There’s very little data on whether or not some of these known therapies are actually producing durable responses or non-responses. We talk all the time about MSI status or tumor mutational burden or mismatch repair genes that may be mutated or immune infiltration or HLA typing, or any one of these different markers that seem to be leading to a particular response.
The data is very sparse, so when somebody like CancerLinQ can aggregate this data from the field and start to collect insights on which patients have taken a checkpoint inhibitor or some other immunotherapy drug and had a positive response, or which patients haven’t. That information is super powerful in that it can be a really big flashlight leading the way not just to new trials, but also to a refinement of existing practice.
I think you’re going to see, as we start to cleanse and structure data at really unparalleled rates, because remember what’s also really interesting here is the technology backdrop that’s allowing us to scale. We talked about imaging and genomics, but there’s an equally powerful technology paradigm shift in our ability to store data, to structure data.
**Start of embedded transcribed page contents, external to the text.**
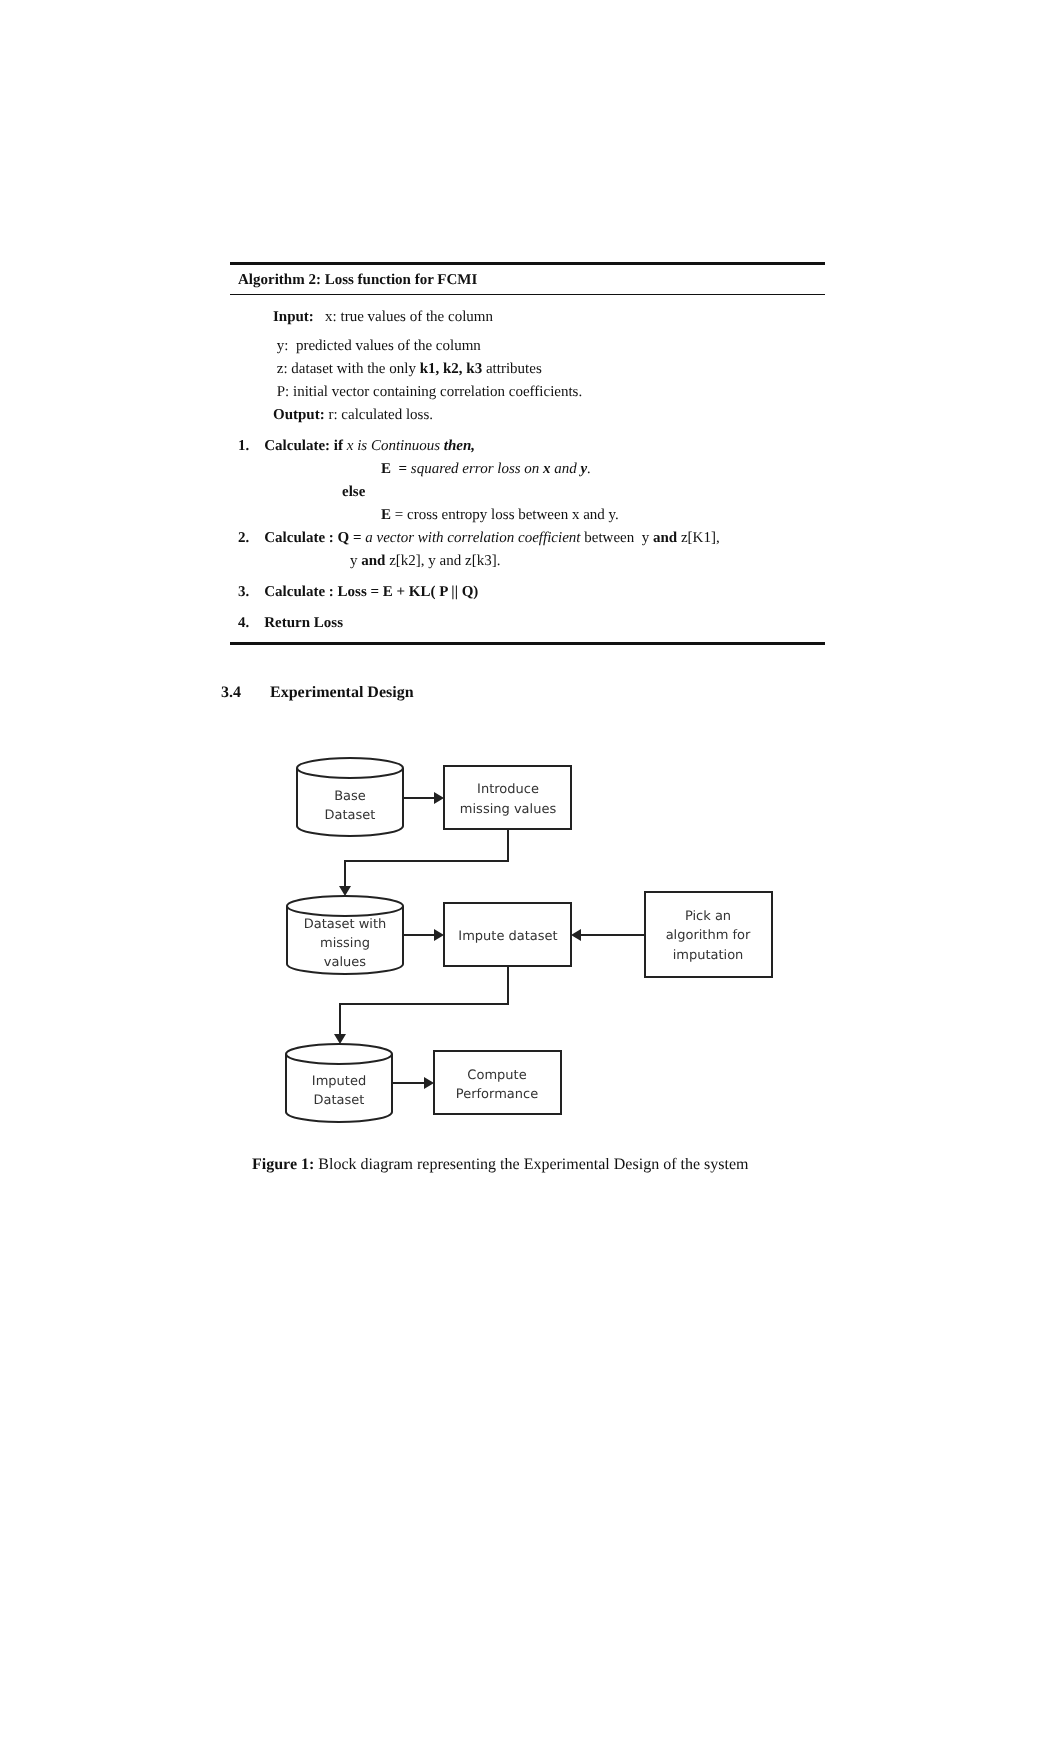Algorithm 2: Loss function for FCMI
Input: x: true values of the column
y: predicted values of the column
z: dataset with the only k1, k2, k3 attributes
P: initial vector containing correlation coefficients.
Output: r: calculated loss.
1. Calculate: if x is Continuous then,
E = squared error loss on x and y.
else
E = cross entropy loss between x and y.
2. Calculate : Q = a vector with correlation coefficient between y and z[K1],
y and z[k2], y and z[k3].
3. Calculate : Loss = E + KL( P || Q)
4. Return Loss
3.4 Experimental Design
Base
Dataset
Introduce
missing values
Dataset with
missing
values
Impute dataset
Pick an
algorithm for
imputation
Imputed
Dataset
Compute
Performance
Figure 1: Block diagram representing the Experimental Design of the system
These tools are really just a few years old, where we now can use natural language processing and we can use other techniques to structure data. You’re going to have these massive new datasets that are going to arrive that are providing incredible insight that there just not cost-effective to build even ten years ago.
Maybe it cost $50 to abstract a record today whereas it would’ve cost you $500 or $5,000 five or 10 years ago. It just opens up the door to new possibilities.